Ne abbiamo parlato ieri in altro servizio raccogliendo lo sfogo di un tifoso sfegatato del calcio e del Matera, https://giornalemio.it/sport/ma-e-possibile-che-matera-non-debba-avere-la-squadra-di-calcio/ che aveva auspicato di tornare nel calcio che conta. Il tutto e subito non si può avere, soprattutto con questi chiari di luna post virus a corona. E le cordate di imprenditori locali promosse dalla politica -che lo scorso anno ci ha provato- non funzionano, per vari motivi. A Matera, comunque, il calcio tornerà dal prossimo campionato di Serie D con il Grumentum che verrà a giocare qui , da quanto ci hanno confermato varie fonti. Tra l’altro il suo presidente è a Matera dove ha una attività imprenditoriale nel settore turistico. Un percorso già visto che porterà a tirar fuori alla distanza i colori biancoazzurri. Lo diciamo al mai domo e sportivo Antonio Serravezza, poco addentrato o ignaro di questi passaggi. Piaccia o no gli imprenditori locali non investono più nel Matera, radiato a febbraio 2019, perché non lo reputano conveniente. Lo sport come impresa è tutto da costruire o come promozione per un bilancio sociale, investendo nei giovani. In quel settore, pur tra tante difficoltà, Matera ha avuto un pioniere nel compianto senatore Franco Salerno (il presidente delle serie B di 42 anni fa) e in poche successive altre iniziative di successo. Ma alla lunga si resta con il cerino in mano e non arrivano né sostegni di altri imprenditori e né degli enti locali. Del resto costa fare un campionato e con incassi striminziti. E allora si preferisce il manifatturiero, l’edilizia o il mattone che un tempo ha sostenuto anche il pallone. Ma qualcuno è finito in tribunale rimettendoci dignità e una vagonata di milioni.

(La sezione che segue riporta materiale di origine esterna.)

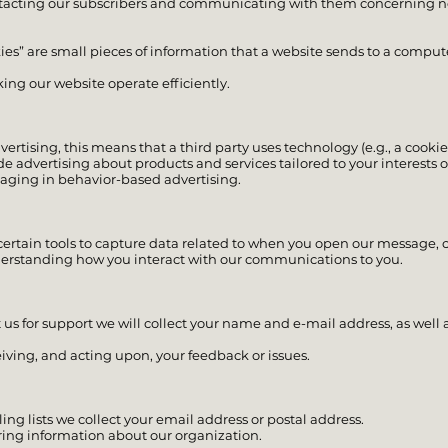
ontacting our subscribers and communicating with them concerning n
es” are small pieces of information that a website sends to a computer
ing our website operate efficiently.
rtising, this means that a third party uses technology (e.g., a cookie
de advertising about products and services tailored to your interests o
gaging in behavior-based advertising.
 certain tools to capture data related to when you open our message, c
derstanding how you interact with our communications to you.
 us for support we will collect your name and e-mail address, as well 
eiving, and acting upon, your feedback or issues.
ing lists we collect your email address or postal address.
ring information about our organization.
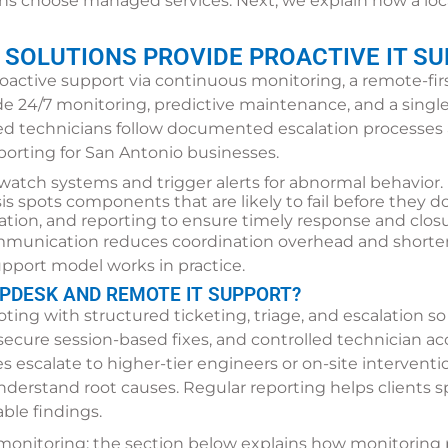
ns choose managed services. Next, we explain how a loca
 SOLUTIONS PROVIDE PROACTIVE IT SU
roactive support via continuous monitoring, a remote-fir
lude 24/7 monitoring, predictive maintenance, and a singl
fied technicians follow documented escalation processe
eporting for San Antonio businesses.
watch systems and trigger alerts for abnormal behavior.
sis spots components that are likely to fail before they do
alation, and reporting to ensure timely response and closu
mmunication reduces coordination overhead and shortens
pport model works in practice.
LPDESK AND REMOTE IT SUPPORT?
ing with structured ticketing, triage, and escalation so
 secure session-based fixes, and controlled technician acc
 escalate to higher-tier engineers or on-site intervent
nderstand root causes. Regular reporting helps clients 
ble findings.
monitoring; the section below explains how monitoring 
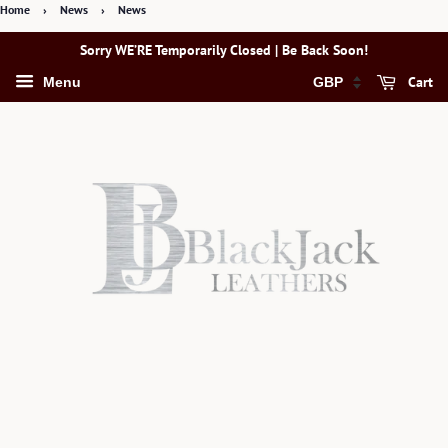
Home
›
News
›
News
Sorry WE’RE Temporarily Closed | Be Back Soon!
Cart
Menu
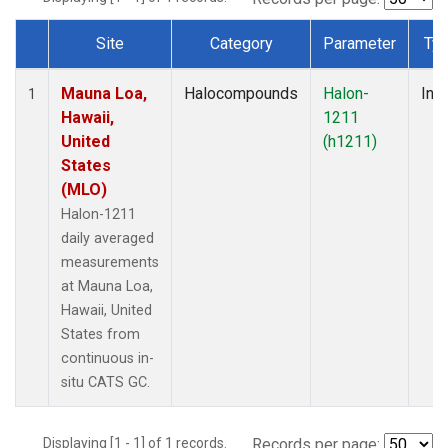
Site
Category
Parameter
Ty
Dataset Number
Mauna Loa,
Halocompounds
Halon-
Insi
1
Hawaii,
1211
United
(h1211)
States
(MLO)
Halon-1211
daily averaged
measurements
at Mauna Loa,
Hawaii, United
States from
continuous in-
situ CATS GC.
Displaying [1 - 1] of 1 records.
Records per page:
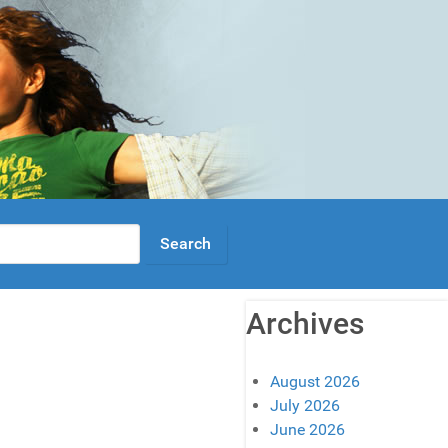
Archives
August 2026
July 2026
June 2026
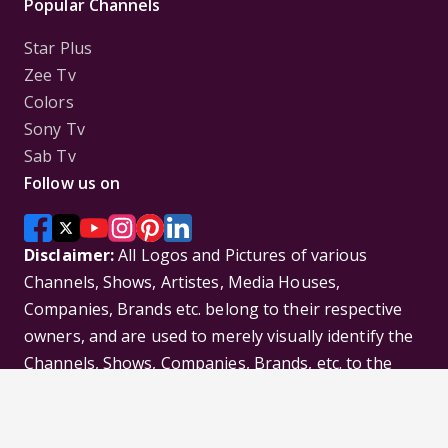
Popular Channels
Star Plus
Zee Tv
Colors
Sony Tv
Sab Tv
Follow us on
Disclaimer:
All Logos and Pictures of various
Channels, Shows, Artistes, Media Houses,
Companies, Brands etc. belong to their respective
owners, and are used to merely visually identify the
Channels, Shows, Companies, Brands, etc. to the
viewer. Incase of any issue please contact the
webmaster.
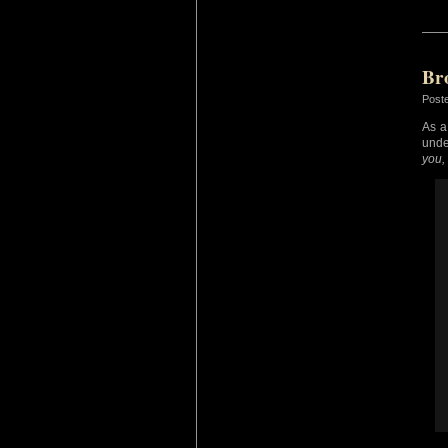
Br
Post
As a
unde
you,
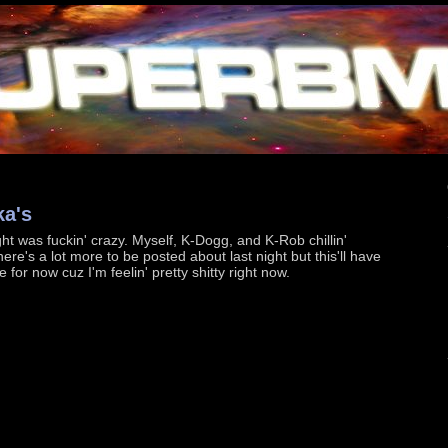
ka's
ht was fuckin' crazy. Myself, K-Dogg, and K-Rob chillin'
ere's a lot more to be posted about last night but this'll have
ce for now cuz I'm feelin' pretty shitty right now.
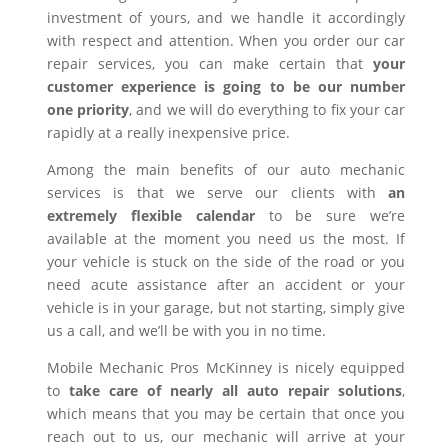
investment of yours, and we handle it accordingly
with respect and attention. When you order our car
repair services, you can make certain that
your
customer experience is going to be our number
one priority
, and we will do everything to fix your car
rapidly at a really inexpensive price.
Among the main benefits of our auto mechanic
services is that we serve our clients with
an
extremely flexible calendar
to be sure we’re
available at the moment you need us the most. If
your vehicle is stuck on the side of the road or you
need acute assistance after an accident or your
vehicle is in your garage, but not starting, simply give
us a call, and we’ll be with you in no time.
Mobile Mechanic Pros McKinney is nicely equipped
to
take care of nearly all auto repair solutions
,
which means that you may be certain that once you
reach out to us, our mechanic will arrive at your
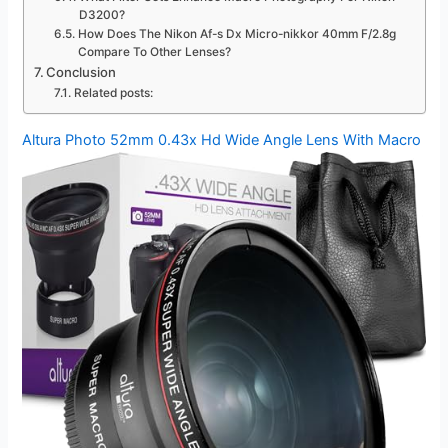
D3200?
How Does The Nikon Af-s Dx Micro-nikkor 40mm F/2.8g
Compare To Other Lenses?
Conclusion
Related posts:
Altura Photo 52mm 0.43x Hd Wide Angle Lens With Macro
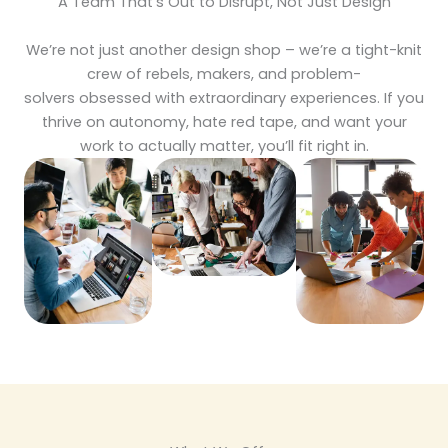
A Team That’s Out to Disrupt, Not Just Design
We’re not just another design shop – we’re a tight-knit
crew of rebels, makers, and problem-
solvers obsessed with extraordinary experiences. If you
thrive on autonomy, hate red tape, and want your
work to actually matter, you’ll fit right in.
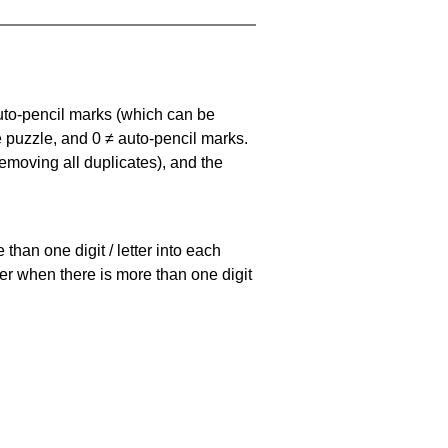
uto-pencil marks
(which can be
he puzzle, and
0 ≠ auto-pencil marks
.
emoving all duplicates), and the
han one digit / letter into each
ller when there is more than one digit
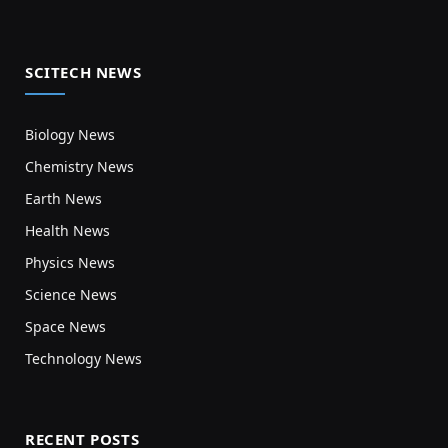
SCITECH NEWS
Biology News
Chemistry News
Earth News
Health News
Physics News
Science News
Space News
Technology News
RECENT POSTS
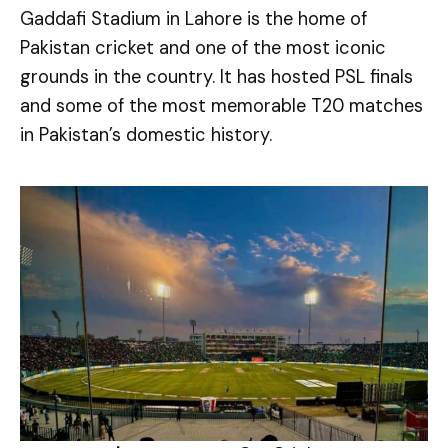
Gaddafi Stadium in Lahore is the home of
Pakistan cricket and one of the most iconic
grounds in the country. It has hosted PSL finals
and some of the most memorable T20 matches
in Pakistan’s domestic history.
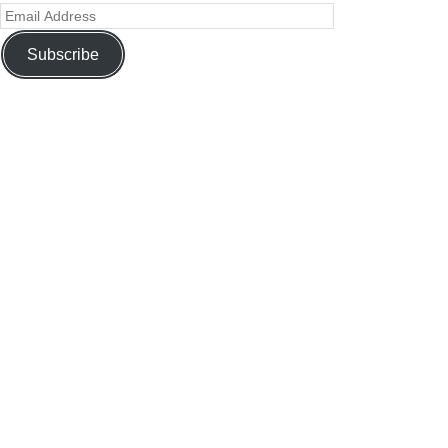
Subscribe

Resta l’appello di Serravezza alle imprese locali per i colori biancoazzurri, per uno stadio che da settembre rivedrà un campionato di categoria.

UNA CITTA’ SENZA VOGLIA DI TIFARE?
In ogni città si tifa per la squadra di calcio che rappresenta la propria città, ma a Matera non è più così. Una pagina nera per il movimento calcistico cittadino. Speriamo che con la nuova stagione calcistica 2020/2021 gli storici spalti dello stadio XXI Settembre-Franco Salerno non siano destinati a rimanere ancora deserti, non solo a causa della mancanza di un undici per cui fare il tifo la domenica. C’è chi aspetta la serie A e chi non ha la squadra della città. Si cerca in ogni modo di scuotere le coscienze di una città, storicamente poco attaccata alla maglia bianca azzurra del Matera Calcio, che rischia seriamente di affrontare una seconda stagione senza essere rappresentata. L’unica cosa che ci interessa subito, indipendentemente dalla categoria del campionato, è quella di poterci confrontare con imprenditori locali seri che vogliano avviare un concreto progetto sportivo e sociale e non certo per meri interessi economici. Quindi si apre a tutti coloro che abbiano progetti seri e percorribili. Dall’inizio alla fine. Credo che la tifoseria abbia solo una richiesta, che ad un ipotetico tavolo si siedano imprenditori locali da una parte e dall’altra l’amministrazione comunale, purtroppo finora poco presente, e che è l’unica in grado di far ripartire il calcio della nostra città.